The Monterey Trail Mustangs fear no team.

 

They march to a confident beat under the program’s founding coach T.J. Ewing, a big man who can be as gregarious as he is game-time fierce. He started the MT program from scratch when the school opened within the Elk Grove Unified School District in 2004, and he endured new-program growing pains that included a 19-game losing streak.

 

Then the Mustangs settled in with their vaunted veer running attack, leading to multiple trips to the Sac-Joaquin Section Division I championship. Now Ewing and his troops, including USC-bound receiver/cornerback star Prophet Brown, seek games this odd and curious spring season.

 

Anyone up for a kickoff?

 

“The coolest part about our program is the guys all love each other, love to play for each other, their brothers, but we’re a vagabond crew right now and just want to play,” Ewing said. “Right now, we have nothing.”

 

Monterey Trail’s 2020 fall schedule included national power Bosco of Southern California, Del Oro, Pittsburg, Folsom and Cosumnes Oaks. It was as formidable a schedule as you could find in Northern California. Then the fall season was wiped out due to COVID-19 concerns, as were all of prep sports across the state, since March. Now the Mustangs hope to schedule some Elk Grove Unified programs, their neighbors, or maybe even jump in with some of the Sierra Foothill League schools to fill in for Grant, which told the SFL to schedule without the Pacers as they seek Twin Rivers Unified School District clearance to play football.

 

Monterey Trail’s EGUSD district and Metro League are within Sacramento County, which expects to be under the state’s per-capita threshold of 14 coronavirus cases per 100,000 people to begin practices next week.

 

The Metro League athletic directors decided in January that if its member schools Burbank, Johnson, Kennedy, Laguna Creek, McClatchy, Monterey Trail and River City were within an acclimation period by Feb. 15, then schools could create their own schedules. That is what has happened.
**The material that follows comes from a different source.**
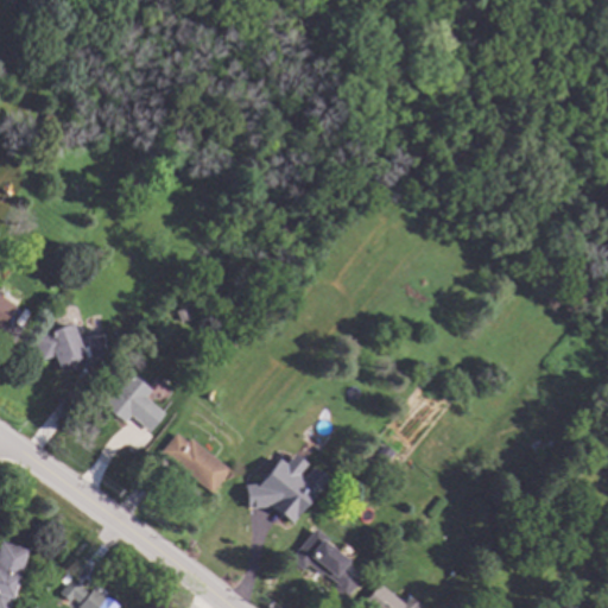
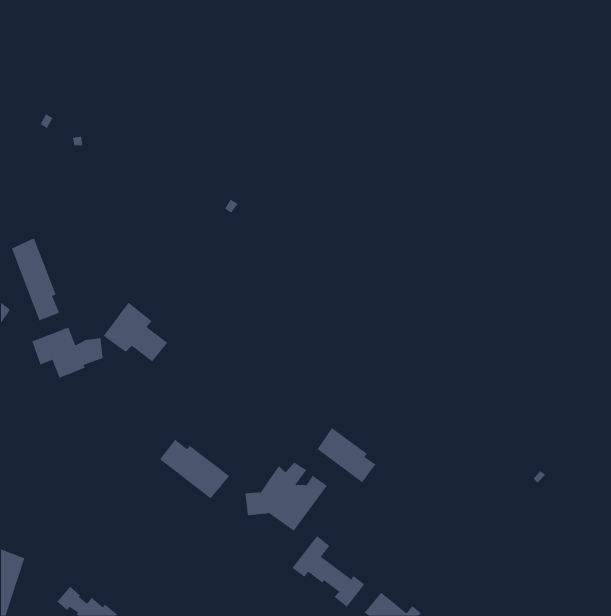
building: none -> [11,237,60,321]
building: [103,372,167,431] -> [103,302,168,362]
building: none -> [317,427,376,483]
All of those schools except River City and Monterey Trail are in the Sacramento City Unified School District.

 

What adds to the chaos is the Sac City Unified has not had on-campus learning since the pandemic roared in a year ago, and there is a tug-of-war between the teachers, union and district, everyone stressing safety.

 

The only Metro League school that can start football practice beyond conditioning on Friday is River City, which is in West Sacramento of Yolo County.

 

METRO LEAGUE WITHOUT SPRING FOOTBALL, AND IS IT WORTH IT?

 

There is a sense that Metro League schools may focus on spring sports as spring seasons were wiped out last year, but nothing formal has been announced. The grim truth is football simply may not happen for all of the Metro League schools this spring.

 

“Spring sports in the Metro got nothing,” said Jim Smrekar, the Metro League athletic director who is in regular contact with the ADs of the member schools. “There are still a lot of questions, such as COVID-19 testing for football players. Does anyone have any of that set up anywhere? It all sounds good but there still has to be a plan.”

 

Spring sports is one thing, fun for all involved, but football always carries extra weight as it is the most popular fan sport, has the largest rosters and can help fund other programs on campus with gate receipts.

 

But how much money will Metro teams earn with limited fans allowed? With no playoffs, no formal league schedule, will it be worth it to even kick off?

 

And will Metro teams field just varsity programs during a three-to-five-week spring schedule (games have to end by the end of April) as more teams add up to more challenges?

Is it all worth the fight?

 

Yes, says Alex Gomes-Coelho, because of the student-athletes who have waited months for a chance to compete.

 

Gomes-Coelho powered Johnson football into the playoffs in 2019 for the first time in 20 seasons, raising interest on campus, coaching to the point of exhaustion. With a new field on campus sparking new optimism, the coach feels as if he’s stuck in a rut.

 

“We are able to condition,” he said, adding that he would likely have just a varsity team, if games are allowed this spring. “We are not going to opt out of anything as a staff. We owe it to the kids to do whatever we can to get them games, opportunities or any semblance of normalcy.”

 

McClatchy athletic director Rob Feikert knows the impact of football on a campus. He played at Sacramento High in the 1980s and later was the head coach at McClatchy. Now he feels like a man with few answers, “trying to keep my head above water.”

 

“Patience is always the No. 1 thing, and communication key during these times, and there’s always going to be frustrations,” Feikert said. “The most frustrating thing is you want to do the right thing, but we have to follow the CIF guidelines, the county and state health guidelines, and our own district guidelines, who trumps whom?